* [What the task asks]: Since the entries below must stay intact, return each one exactly.

* [Dataset]:
——

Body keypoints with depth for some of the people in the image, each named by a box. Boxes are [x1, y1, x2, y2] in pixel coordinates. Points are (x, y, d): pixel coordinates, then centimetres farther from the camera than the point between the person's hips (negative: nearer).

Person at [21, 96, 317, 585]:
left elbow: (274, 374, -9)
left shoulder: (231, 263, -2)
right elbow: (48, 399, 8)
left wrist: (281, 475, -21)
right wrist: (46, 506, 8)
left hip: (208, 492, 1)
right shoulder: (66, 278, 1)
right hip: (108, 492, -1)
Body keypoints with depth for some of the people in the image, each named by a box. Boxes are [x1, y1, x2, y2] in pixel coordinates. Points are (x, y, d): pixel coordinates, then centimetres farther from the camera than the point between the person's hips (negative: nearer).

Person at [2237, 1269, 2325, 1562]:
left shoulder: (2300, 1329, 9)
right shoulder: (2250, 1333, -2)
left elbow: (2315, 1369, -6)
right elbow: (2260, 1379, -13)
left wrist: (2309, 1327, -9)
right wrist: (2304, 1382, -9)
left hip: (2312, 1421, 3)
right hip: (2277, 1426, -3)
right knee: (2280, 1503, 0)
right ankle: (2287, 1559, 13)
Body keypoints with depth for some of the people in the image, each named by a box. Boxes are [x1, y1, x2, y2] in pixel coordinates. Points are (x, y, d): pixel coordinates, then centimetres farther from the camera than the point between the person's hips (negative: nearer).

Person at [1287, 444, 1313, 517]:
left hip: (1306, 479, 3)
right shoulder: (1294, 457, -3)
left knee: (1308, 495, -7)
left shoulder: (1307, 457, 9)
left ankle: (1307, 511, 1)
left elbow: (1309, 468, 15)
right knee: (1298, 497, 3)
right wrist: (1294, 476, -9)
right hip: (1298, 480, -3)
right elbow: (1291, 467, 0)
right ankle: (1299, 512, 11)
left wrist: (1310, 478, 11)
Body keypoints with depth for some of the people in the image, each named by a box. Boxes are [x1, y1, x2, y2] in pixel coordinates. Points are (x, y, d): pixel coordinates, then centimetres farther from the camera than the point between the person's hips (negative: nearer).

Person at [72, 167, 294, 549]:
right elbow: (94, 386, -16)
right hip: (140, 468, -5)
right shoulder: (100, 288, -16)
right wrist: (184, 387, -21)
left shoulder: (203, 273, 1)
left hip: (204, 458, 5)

——

* [Your solution]:
Body keypoints with depth for some of the people in the image, each named by a box. Boxes are [x1, y1, x2, y2] in pixel coordinates. Points are (x, y, d): pixel coordinates, then centimetres farther from the camera than the point between the person's hips (negative: nearer).

Person at [21, 96, 317, 585]:
left elbow: (274, 374, -9)
left shoulder: (231, 263, -2)
right elbow: (48, 399, 8)
left wrist: (281, 475, -21)
right wrist: (46, 506, 8)
left hip: (208, 492, 1)
right shoulder: (66, 278, 1)
right hip: (108, 492, -1)
Body keypoints with depth for some of the people in the image, each named by a box. Boxes are [x1, y1, x2, y2] in pixel coordinates. Points are (x, y, d): pixel coordinates, then centimetres farther from the camera than the point between the person's hips (negative: nearer).

Person at [2237, 1269, 2325, 1562]:
left shoulder: (2300, 1329, 9)
right shoulder: (2250, 1333, -2)
left elbow: (2315, 1369, -6)
right elbow: (2260, 1379, -13)
left wrist: (2309, 1327, -9)
right wrist: (2304, 1382, -9)
left hip: (2312, 1421, 3)
right hip: (2277, 1426, -3)
right knee: (2280, 1503, 0)
right ankle: (2287, 1559, 13)
Body keypoints with depth for some of the people in the image, each named by a box. Boxes are [x1, y1, x2, y2] in pixel coordinates. Points are (x, y, d): pixel coordinates, then centimetres farther from the camera than the point between the person's hips (negative: nearer).

Person at [1287, 444, 1313, 517]:
left hip: (1306, 479, 3)
right shoulder: (1294, 457, -3)
left knee: (1308, 495, -7)
left shoulder: (1307, 457, 9)
left ankle: (1307, 511, 1)
left elbow: (1309, 468, 15)
right knee: (1298, 497, 3)
right wrist: (1294, 476, -9)
right hip: (1298, 480, -3)
right elbow: (1291, 467, 0)
right ankle: (1299, 512, 11)
left wrist: (1310, 478, 11)
Body keypoints with depth for some of the people in the image, each named by a box. Boxes are [x1, y1, x2, y2] in pixel coordinates. Points are (x, y, d): pixel coordinates, then centimetres farther from the camera than the point between the person's hips (negative: nearer).

Person at [72, 167, 294, 549]:
right elbow: (94, 386, -16)
right hip: (140, 468, -5)
right shoulder: (100, 288, -16)
right wrist: (184, 387, -21)
left shoulder: (203, 273, 1)
left hip: (204, 458, 5)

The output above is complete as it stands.